Collected data
━━━━━━
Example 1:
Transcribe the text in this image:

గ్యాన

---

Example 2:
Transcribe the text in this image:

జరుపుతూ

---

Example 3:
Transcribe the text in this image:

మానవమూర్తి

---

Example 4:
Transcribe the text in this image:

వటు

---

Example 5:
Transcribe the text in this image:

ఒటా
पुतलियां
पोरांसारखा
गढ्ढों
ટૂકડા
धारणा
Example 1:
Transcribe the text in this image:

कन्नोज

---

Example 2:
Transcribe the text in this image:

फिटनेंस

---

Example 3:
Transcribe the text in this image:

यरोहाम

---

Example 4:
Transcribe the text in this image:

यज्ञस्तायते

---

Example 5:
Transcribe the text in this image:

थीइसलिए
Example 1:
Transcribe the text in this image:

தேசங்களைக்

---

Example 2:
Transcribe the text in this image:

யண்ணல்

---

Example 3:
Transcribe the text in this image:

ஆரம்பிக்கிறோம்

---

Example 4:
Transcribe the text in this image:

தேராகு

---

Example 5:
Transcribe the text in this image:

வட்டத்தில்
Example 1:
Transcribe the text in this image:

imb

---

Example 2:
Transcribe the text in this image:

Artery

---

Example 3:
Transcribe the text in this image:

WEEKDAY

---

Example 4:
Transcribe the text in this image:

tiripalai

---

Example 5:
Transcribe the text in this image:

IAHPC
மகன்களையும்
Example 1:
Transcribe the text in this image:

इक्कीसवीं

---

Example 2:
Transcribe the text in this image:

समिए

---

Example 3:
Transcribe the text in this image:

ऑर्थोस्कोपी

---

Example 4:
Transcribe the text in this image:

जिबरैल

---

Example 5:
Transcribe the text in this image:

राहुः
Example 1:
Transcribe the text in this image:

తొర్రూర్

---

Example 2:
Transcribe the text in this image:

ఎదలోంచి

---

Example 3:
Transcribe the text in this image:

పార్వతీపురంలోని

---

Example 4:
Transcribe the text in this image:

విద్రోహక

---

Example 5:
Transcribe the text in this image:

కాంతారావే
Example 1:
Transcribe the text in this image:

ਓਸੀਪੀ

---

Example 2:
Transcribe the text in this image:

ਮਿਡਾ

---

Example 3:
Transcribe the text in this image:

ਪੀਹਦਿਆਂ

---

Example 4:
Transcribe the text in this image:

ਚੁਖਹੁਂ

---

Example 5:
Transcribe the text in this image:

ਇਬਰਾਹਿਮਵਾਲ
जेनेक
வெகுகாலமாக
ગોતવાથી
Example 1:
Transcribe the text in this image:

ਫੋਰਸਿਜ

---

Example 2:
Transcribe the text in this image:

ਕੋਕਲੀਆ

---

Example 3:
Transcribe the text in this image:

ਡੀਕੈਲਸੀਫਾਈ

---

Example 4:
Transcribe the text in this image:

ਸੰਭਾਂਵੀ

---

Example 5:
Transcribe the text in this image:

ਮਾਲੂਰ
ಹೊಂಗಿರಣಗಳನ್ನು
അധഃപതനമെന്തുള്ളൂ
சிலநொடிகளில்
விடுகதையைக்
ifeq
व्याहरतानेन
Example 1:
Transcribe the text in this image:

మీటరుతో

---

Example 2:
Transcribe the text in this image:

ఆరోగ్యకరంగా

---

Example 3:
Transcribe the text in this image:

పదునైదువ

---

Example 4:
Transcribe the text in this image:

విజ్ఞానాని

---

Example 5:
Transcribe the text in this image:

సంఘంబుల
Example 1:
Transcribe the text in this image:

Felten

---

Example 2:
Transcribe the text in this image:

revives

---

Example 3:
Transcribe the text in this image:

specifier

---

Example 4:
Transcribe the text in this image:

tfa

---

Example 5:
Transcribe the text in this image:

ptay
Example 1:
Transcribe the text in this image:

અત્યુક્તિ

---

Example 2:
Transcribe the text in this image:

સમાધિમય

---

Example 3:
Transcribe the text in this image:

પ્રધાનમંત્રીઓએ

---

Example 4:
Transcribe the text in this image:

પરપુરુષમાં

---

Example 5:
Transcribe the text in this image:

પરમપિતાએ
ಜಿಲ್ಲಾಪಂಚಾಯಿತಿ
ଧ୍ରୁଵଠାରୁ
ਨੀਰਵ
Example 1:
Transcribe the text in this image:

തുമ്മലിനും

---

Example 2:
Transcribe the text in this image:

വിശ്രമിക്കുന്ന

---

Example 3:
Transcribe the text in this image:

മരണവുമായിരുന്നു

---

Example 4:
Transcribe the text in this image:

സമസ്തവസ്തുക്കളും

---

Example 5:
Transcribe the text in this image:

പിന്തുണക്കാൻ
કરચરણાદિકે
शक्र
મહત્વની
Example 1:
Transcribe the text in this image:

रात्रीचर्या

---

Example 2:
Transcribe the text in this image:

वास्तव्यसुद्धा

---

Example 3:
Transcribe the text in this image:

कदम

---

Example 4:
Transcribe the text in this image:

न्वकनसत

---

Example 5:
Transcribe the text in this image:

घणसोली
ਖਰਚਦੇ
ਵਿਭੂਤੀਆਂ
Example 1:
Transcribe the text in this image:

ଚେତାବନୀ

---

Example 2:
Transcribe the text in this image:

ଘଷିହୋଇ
━━━━━━
* _REQUIREMENT_: Repeat the data in its entirety, exactly as written.

* _ANSWER TO THIS PROBLEM_:
Example 1:
Transcribe the text in this image:

గ్యాన

---

Example 2:
Transcribe the text in this image:

జరుపుతూ

---

Example 3:
Transcribe the text in this image:

మానవమూర్తి

---

Example 4:
Transcribe the text in this image:

వటు

---

Example 5:
Transcribe the text in this image:

ఒటా
पुतलियां
पोरांसारखा
गढ्ढों
ટૂકડા
धारणा
Example 1:
Transcribe the text in this image:

कन्नोज

---

Example 2:
Transcribe the text in this image:

फिटनेंस

---

Example 3:
Transcribe the text in this image:

यरोहाम

---

Example 4:
Transcribe the text in this image:

यज्ञस्तायते

---

Example 5:
Transcribe the text in this image:

थीइसलिए
Example 1:
Transcribe the text in this image:

தேசங்களைக்

---

Example 2:
Transcribe the text in this image:

யண்ணல்

---

Example 3:
Transcribe the text in this image:

ஆரம்பிக்கிறோம்

---

Example 4:
Transcribe the text in this image:

தேராகு

---

Example 5:
Transcribe the text in this image:

வட்டத்தில்
Example 1:
Transcribe the text in this image:

imb

---

Example 2:
Transcribe the text in this image:

Artery

---

Example 3:
Transcribe the text in this image:

WEEKDAY

---

Example 4:
Transcribe the text in this image:

tiripalai

---

Example 5:
Transcribe the text in this image:

IAHPC
மகன்களையும்
Example 1:
Transcribe the text in this image:

इक्कीसवीं

---

Example 2:
Transcribe the text in this image:

समिए

---

Example 3:
Transcribe the text in this image:

ऑर्थोस्कोपी

---

Example 4:
Transcribe the text in this image:

जिबरैल

---

Example 5:
Transcribe the text in this image:

राहुः
Example 1:
Transcribe the text in this image:

తొర్రూర్

---

Example 2:
Transcribe the text in this image:

ఎదలోంచి

---

Example 3:
Transcribe the text in this image:

పార్వతీపురంలోని

---

Example 4:
Transcribe the text in this image:

విద్రోహక

---

Example 5:
Transcribe the text in this image:

కాంతారావే
Example 1:
Transcribe the text in this image:

ਓਸੀਪੀ

---

Example 2:
Transcribe the text in this image:

ਮਿਡਾ

---

Example 3:
Transcribe the text in this image:

ਪੀਹਦਿਆਂ

---

Example 4:
Transcribe the text in this image:

ਚੁਖਹੁਂ

---

Example 5:
Transcribe the text in this image:

ਇਬਰਾਹਿਮਵਾਲ
जेनेक
வெகுகாலமாக
ગોતવાથી
Example 1:
Transcribe the text in this image:

ਫੋਰਸਿਜ

---

Example 2:
Transcribe the text in this image:

ਕੋਕਲੀਆ

---

Example 3:
Transcribe the text in this image:

ਡੀਕੈਲਸੀਫਾਈ

---

Example 4:
Transcribe the text in this image:

ਸੰਭਾਂਵੀ

---

Example 5:
Transcribe the text in this image:

ਮਾਲੂਰ
ಹೊಂಗಿರಣಗಳನ್ನು
അധഃപതനമെന്തുള്ളൂ
சிலநொடிகளில்
விடுகதையைக்
ifeq
व्याहरतानेन
Example 1:
Transcribe the text in this image:

మీటరుతో

---

Example 2:
Transcribe the text in this image:

ఆరోగ్యకరంగా

---

Example 3:
Transcribe the text in this image:

పదునైదువ

---

Example 4:
Transcribe the text in this image:

విజ్ఞానాని

---

Example 5:
Transcribe the text in this image:

సంఘంబుల
Example 1:
Transcribe the text in this image:

Felten

---

Example 2:
Transcribe the text in this image:

revives

---

Example 3:
Transcribe the text in this image:

specifier

---

Example 4:
Transcribe the text in this image:

tfa

---

Example 5:
Transcribe the text in this image:

ptay
Example 1:
Transcribe the text in this image:

અત્યુક્તિ

---

Example 2:
Transcribe the text in this image:

સમાધિમય

---

Example 3:
Transcribe the text in this image:

પ્રધાનમંત્રીઓએ

---

Example 4:
Transcribe the text in this image:

પરપુરુષમાં

---

Example 5:
Transcribe the text in this image:

પરમપિતાએ
ಜಿಲ್ಲಾಪಂಚಾಯಿತಿ
ଧ୍ରୁଵଠାରୁ
ਨੀਰਵ
Example 1:
Transcribe the text in this image:

തുമ്മലിനും

---

Example 2:
Transcribe the text in this image:

വിശ്രമിക്കുന്ന

---

Example 3:
Transcribe the text in this image:

മരണവുമായിരുന്നു

---

Example 4:
Transcribe the text in this image:

സമസ്തവസ്തുക്കളും

---

Example 5:
Transcribe the text in this image:

പിന്തുണക്കാൻ
કરચરણાદિકે
शक्र
મહત્વની
Example 1:
Transcribe the text in this image:

रात्रीचर्या

---

Example 2:
Transcribe the text in this image:

वास्तव्यसुद्धा

---

Example 3:
Transcribe the text in this image:

कदम

---

Example 4:
Transcribe the text in this image:

न्वकनसत

---

Example 5:
Transcribe the text in this image:

घणसोली
ਖਰਚਦੇ
ਵਿਭੂਤੀਆਂ
Example 1:
Transcribe the text in this image:

ଚେତାବନୀ

---

Example 2:
Transcribe the text in this image:

ଘଷିହୋଇ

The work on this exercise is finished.